The pa site, viewed from the east and south, is a commanding position; on the north the land is level for some distance and then slopes very gradually. The high range beyond the valley on the west is still well wooded; and in the vicinity of the stockade-site much of the ancient forest vegetation remains, the puriri predominating. About 100 yards to the west of the pa is a hollow through which runs a small stream from the slopes of Puketapu; it was here that the storming-parties formed up.
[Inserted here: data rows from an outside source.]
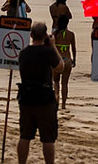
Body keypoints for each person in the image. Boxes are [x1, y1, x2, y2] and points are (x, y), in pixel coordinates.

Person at [17, 22, 64, 164]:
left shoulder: (24, 53)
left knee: (25, 136)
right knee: (48, 138)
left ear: (31, 35)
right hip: (44, 98)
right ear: (45, 36)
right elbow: (60, 67)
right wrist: (53, 46)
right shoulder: (48, 52)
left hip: (26, 97)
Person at [52, 15, 77, 110]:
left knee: (56, 81)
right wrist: (74, 59)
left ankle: (56, 96)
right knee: (65, 83)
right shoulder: (71, 34)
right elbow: (73, 48)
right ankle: (64, 104)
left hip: (57, 60)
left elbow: (51, 48)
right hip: (67, 60)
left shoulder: (54, 34)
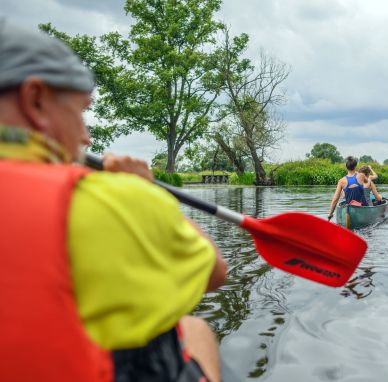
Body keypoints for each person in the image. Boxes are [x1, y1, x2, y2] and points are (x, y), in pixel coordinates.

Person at [0, 21, 226, 381]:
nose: (86, 137)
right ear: (36, 100)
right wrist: (146, 190)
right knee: (195, 329)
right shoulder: (114, 200)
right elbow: (215, 272)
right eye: (80, 111)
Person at [328, 156, 368, 220]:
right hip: (363, 207)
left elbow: (335, 199)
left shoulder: (341, 181)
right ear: (355, 166)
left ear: (346, 167)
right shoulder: (361, 176)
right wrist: (358, 172)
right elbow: (367, 181)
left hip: (349, 209)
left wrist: (330, 214)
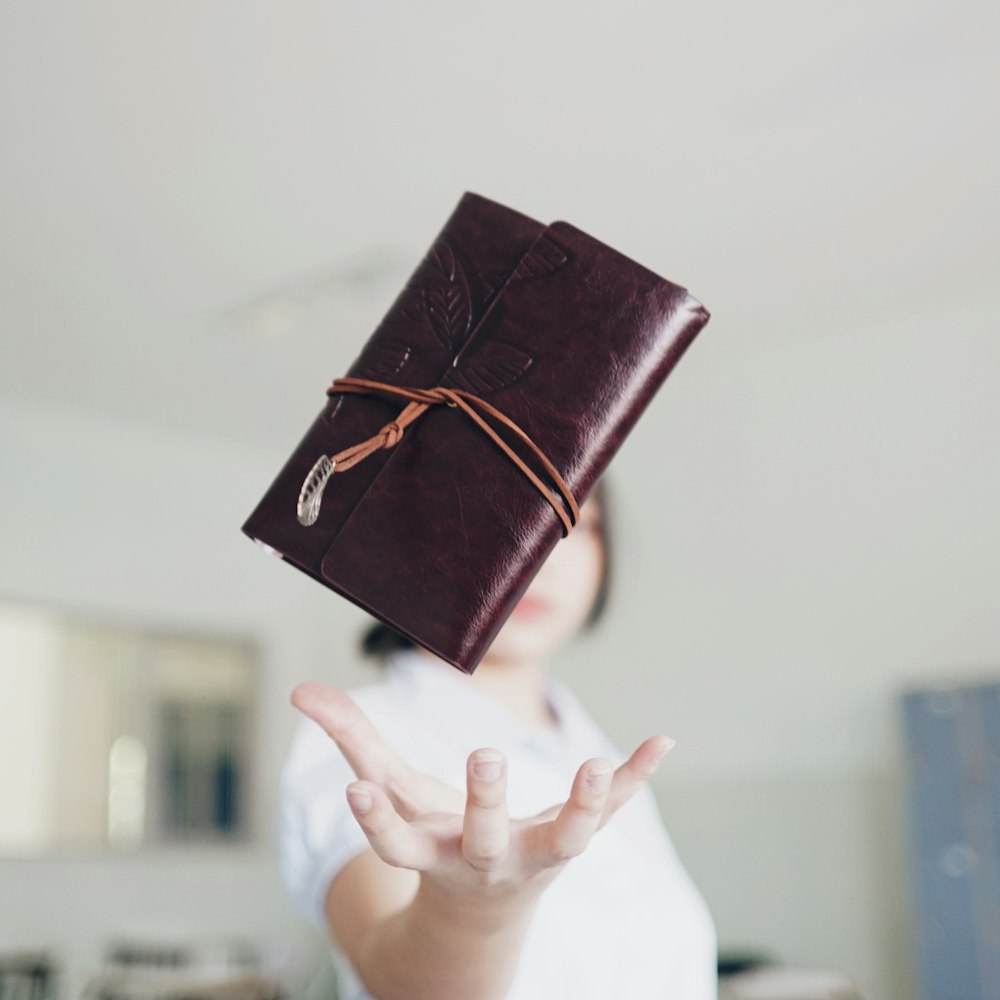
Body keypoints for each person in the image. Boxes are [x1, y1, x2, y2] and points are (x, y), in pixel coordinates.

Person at [277, 476, 718, 999]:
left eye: (575, 526)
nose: (544, 557)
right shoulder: (364, 739)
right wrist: (473, 909)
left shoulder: (603, 756)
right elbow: (397, 976)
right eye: (509, 516)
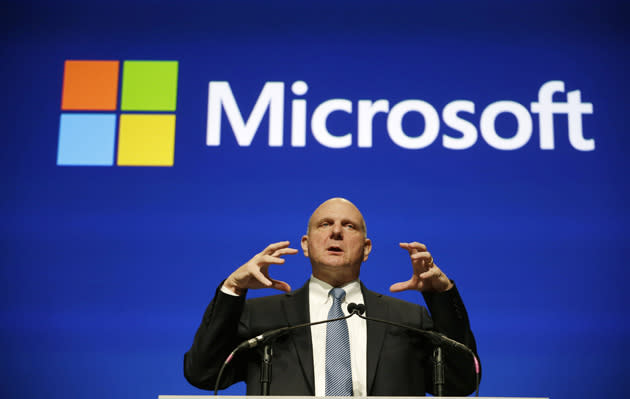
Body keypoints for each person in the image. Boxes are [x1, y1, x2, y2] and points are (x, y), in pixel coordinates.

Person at [184, 198, 479, 396]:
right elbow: (204, 374)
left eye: (349, 226)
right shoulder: (261, 317)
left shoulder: (407, 319)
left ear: (366, 248)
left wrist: (441, 295)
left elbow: (462, 382)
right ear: (306, 244)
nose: (336, 232)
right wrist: (233, 289)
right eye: (324, 224)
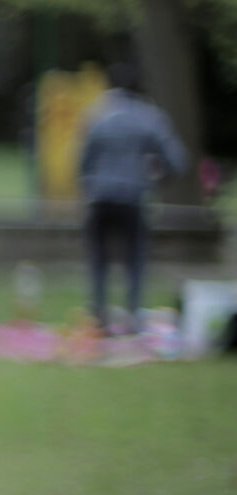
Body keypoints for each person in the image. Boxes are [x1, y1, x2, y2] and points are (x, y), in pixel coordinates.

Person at [78, 62, 189, 333]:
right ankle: (132, 317)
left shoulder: (96, 115)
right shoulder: (149, 118)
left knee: (99, 259)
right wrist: (157, 178)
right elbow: (177, 161)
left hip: (100, 197)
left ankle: (99, 316)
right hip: (132, 197)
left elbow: (83, 163)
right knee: (135, 260)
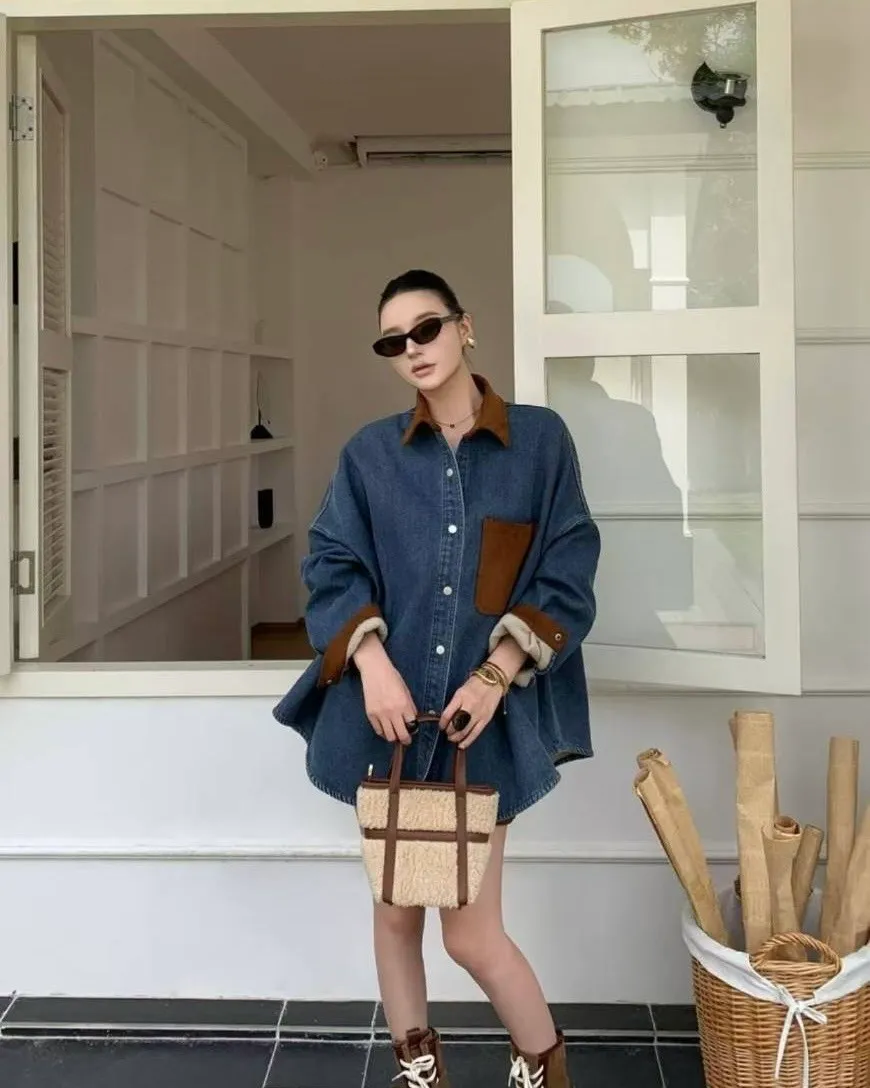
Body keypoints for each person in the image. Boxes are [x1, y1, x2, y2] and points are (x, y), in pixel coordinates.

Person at [273, 270, 600, 1088]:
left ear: (464, 326)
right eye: (394, 341)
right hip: (387, 723)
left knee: (471, 935)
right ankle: (419, 1075)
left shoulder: (540, 442)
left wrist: (496, 673)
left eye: (426, 328)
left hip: (480, 730)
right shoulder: (370, 455)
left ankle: (544, 1071)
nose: (412, 349)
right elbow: (332, 564)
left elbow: (567, 565)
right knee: (394, 918)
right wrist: (373, 666)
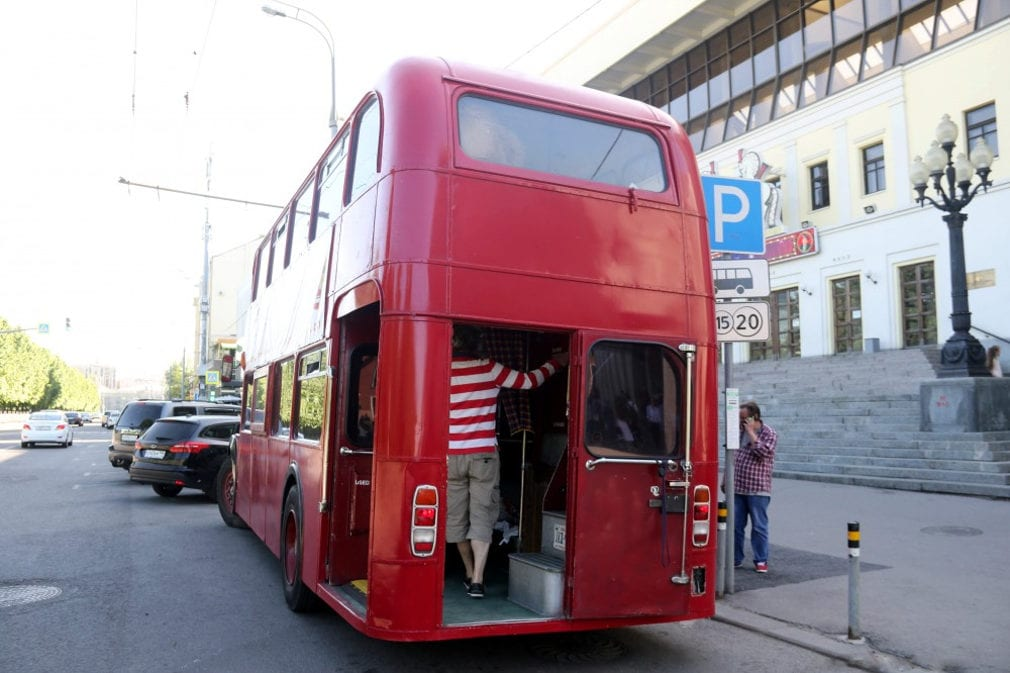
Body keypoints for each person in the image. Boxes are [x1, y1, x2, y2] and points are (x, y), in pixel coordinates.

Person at [447, 325, 568, 598]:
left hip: (449, 455)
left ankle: (468, 571)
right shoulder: (489, 368)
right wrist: (555, 363)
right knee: (481, 516)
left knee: (454, 519)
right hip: (483, 456)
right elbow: (529, 382)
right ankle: (477, 579)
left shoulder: (440, 370)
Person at [733, 400, 778, 573]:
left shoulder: (768, 433)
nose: (740, 423)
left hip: (758, 488)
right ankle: (736, 558)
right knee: (736, 526)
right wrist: (726, 480)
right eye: (739, 419)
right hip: (738, 486)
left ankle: (761, 560)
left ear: (755, 417)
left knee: (759, 526)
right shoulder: (738, 433)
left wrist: (751, 432)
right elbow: (734, 456)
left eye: (743, 419)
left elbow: (763, 452)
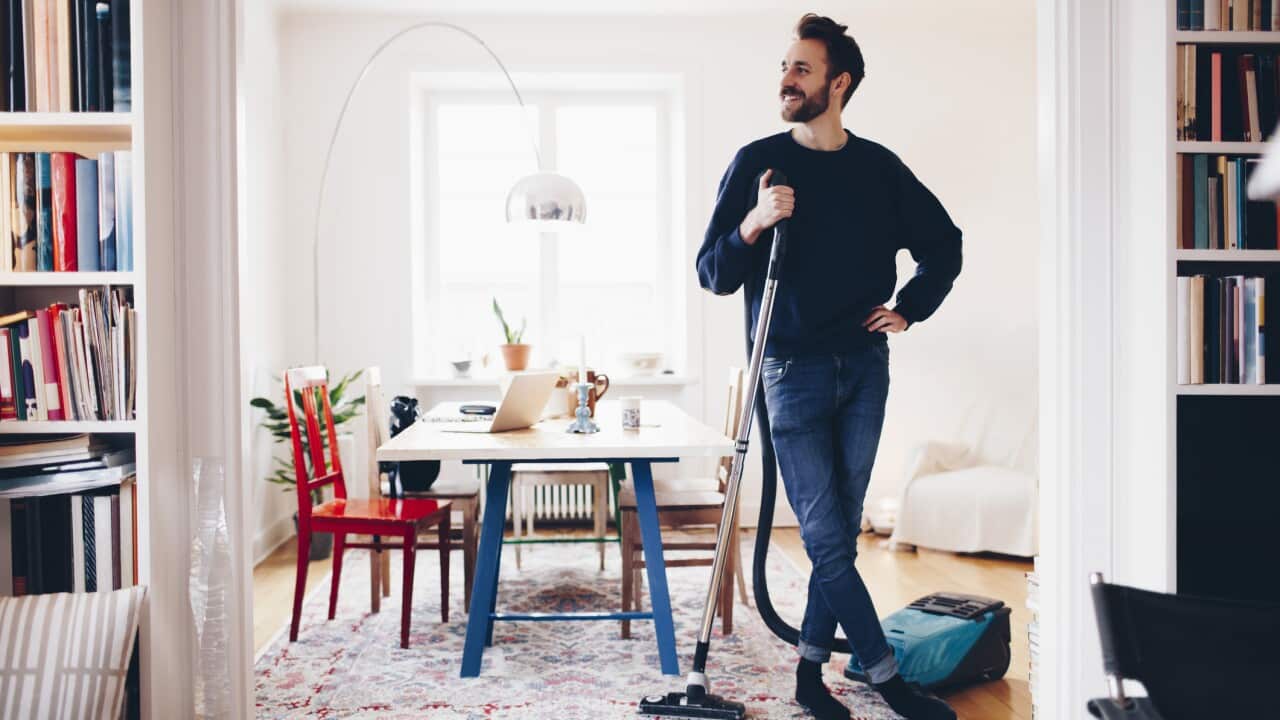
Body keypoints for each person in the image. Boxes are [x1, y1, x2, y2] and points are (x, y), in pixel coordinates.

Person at [696, 13, 963, 720]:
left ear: (838, 83)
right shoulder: (760, 163)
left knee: (837, 534)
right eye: (785, 67)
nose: (787, 78)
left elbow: (945, 243)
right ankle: (885, 673)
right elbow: (713, 273)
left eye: (803, 68)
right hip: (789, 371)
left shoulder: (878, 168)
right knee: (823, 535)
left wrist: (910, 306)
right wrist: (753, 222)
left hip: (864, 367)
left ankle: (810, 675)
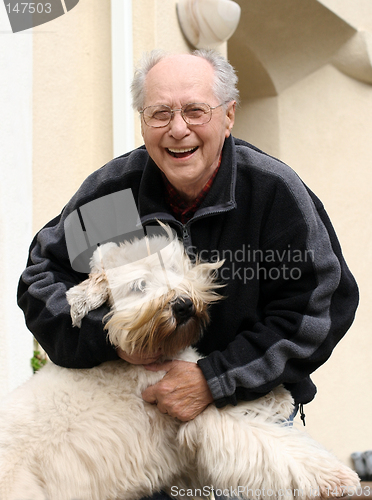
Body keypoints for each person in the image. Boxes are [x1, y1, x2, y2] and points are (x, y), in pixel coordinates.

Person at [18, 49, 358, 480]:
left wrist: (214, 379)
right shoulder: (116, 196)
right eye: (160, 114)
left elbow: (317, 310)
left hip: (248, 414)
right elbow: (41, 282)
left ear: (229, 115)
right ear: (143, 121)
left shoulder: (272, 194)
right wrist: (113, 339)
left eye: (196, 111)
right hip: (136, 420)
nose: (178, 129)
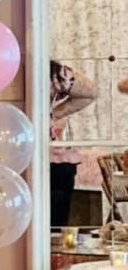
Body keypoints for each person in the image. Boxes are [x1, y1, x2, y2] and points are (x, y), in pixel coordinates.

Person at [50, 60, 96, 226]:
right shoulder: (51, 71)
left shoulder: (51, 71)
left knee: (54, 226)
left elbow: (90, 92)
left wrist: (53, 114)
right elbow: (90, 92)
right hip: (50, 158)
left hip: (53, 159)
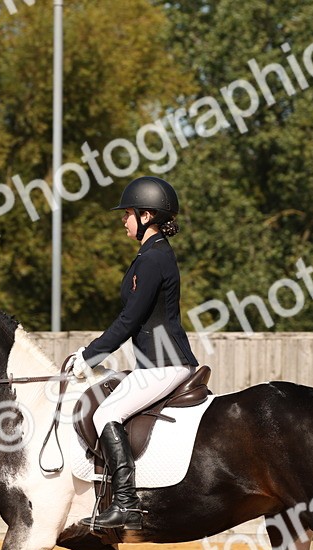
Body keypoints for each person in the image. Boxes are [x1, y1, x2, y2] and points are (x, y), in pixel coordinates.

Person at [66, 176, 199, 531]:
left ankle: (126, 503)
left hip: (165, 362)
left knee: (105, 413)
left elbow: (129, 320)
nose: (123, 221)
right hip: (155, 361)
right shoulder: (149, 255)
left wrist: (89, 356)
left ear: (146, 216)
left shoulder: (154, 259)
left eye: (127, 214)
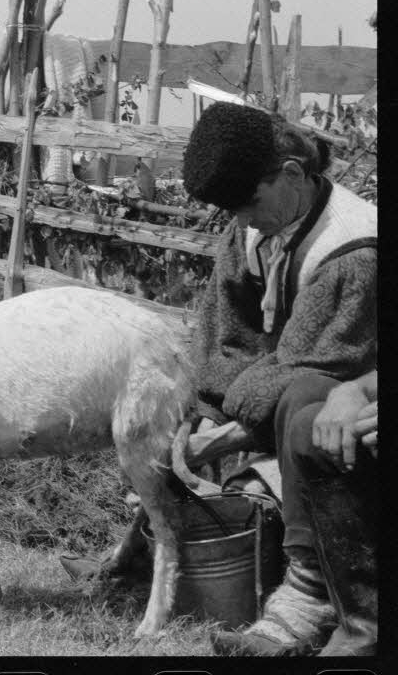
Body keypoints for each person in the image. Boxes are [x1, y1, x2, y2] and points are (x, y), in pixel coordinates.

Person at [64, 102, 378, 658]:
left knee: (299, 396)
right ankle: (133, 558)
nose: (242, 220)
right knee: (182, 435)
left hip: (342, 390)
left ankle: (308, 593)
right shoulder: (257, 227)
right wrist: (200, 409)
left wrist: (230, 421)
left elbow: (317, 361)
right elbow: (223, 337)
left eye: (248, 204)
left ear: (291, 174)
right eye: (233, 210)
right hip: (271, 380)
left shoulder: (352, 248)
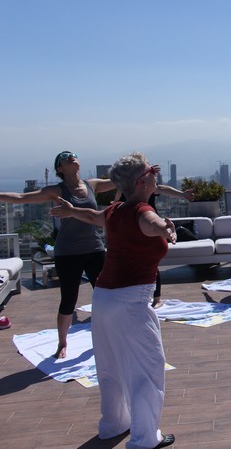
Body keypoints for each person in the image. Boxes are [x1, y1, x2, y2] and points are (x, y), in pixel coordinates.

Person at [51, 152, 176, 448]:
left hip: (103, 300)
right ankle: (145, 438)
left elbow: (93, 217)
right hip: (131, 303)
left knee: (111, 367)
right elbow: (151, 222)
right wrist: (166, 229)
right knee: (148, 368)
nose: (156, 175)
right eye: (151, 172)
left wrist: (71, 212)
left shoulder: (115, 210)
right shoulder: (141, 210)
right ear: (142, 180)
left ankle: (113, 424)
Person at [0, 151, 116, 358]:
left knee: (106, 295)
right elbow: (21, 198)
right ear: (59, 169)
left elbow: (120, 180)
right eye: (65, 157)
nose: (71, 157)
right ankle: (62, 343)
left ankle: (111, 336)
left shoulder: (92, 185)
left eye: (74, 155)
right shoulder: (56, 190)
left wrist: (143, 169)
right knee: (68, 299)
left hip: (94, 248)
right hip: (68, 252)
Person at [114, 175, 194, 308]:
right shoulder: (126, 190)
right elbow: (116, 201)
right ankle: (135, 295)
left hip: (150, 225)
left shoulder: (147, 189)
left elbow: (162, 189)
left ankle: (157, 299)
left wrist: (182, 194)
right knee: (132, 262)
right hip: (131, 226)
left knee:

“Topi,” as the natives called Phillpotts, was the Maorified form of “Toby,” the lieutenant's nickname. On the 17th March, 1919, standing by the grave of the three officers who fell at Ohaeawai, in the churchyard of Waimate, Rawiri te Ruru, of Te Ahuahu, asked me, “Is this where Topi is buried?” When shown George Phillpotts's name on the memorial stone he told the story of the sailor's death as preserved in his family of the Ngati-Rangi Tribe. “It was my uncle Horotai who killed Topi,” he said. “Horotai was a great fighter; Topi also was a toa (a hero), and very much liked by the Maoris. He ran up to the pekerangi and got inside that outer fence. Horotai was inside the second or main stockade, the kiri-tangata. He thrust the barrel of his gun through a loophole in the kiri-tangata until it touched Topi here”—and Rawiri put his hand on his breast—“then Horotai fired and Topi fell dead.”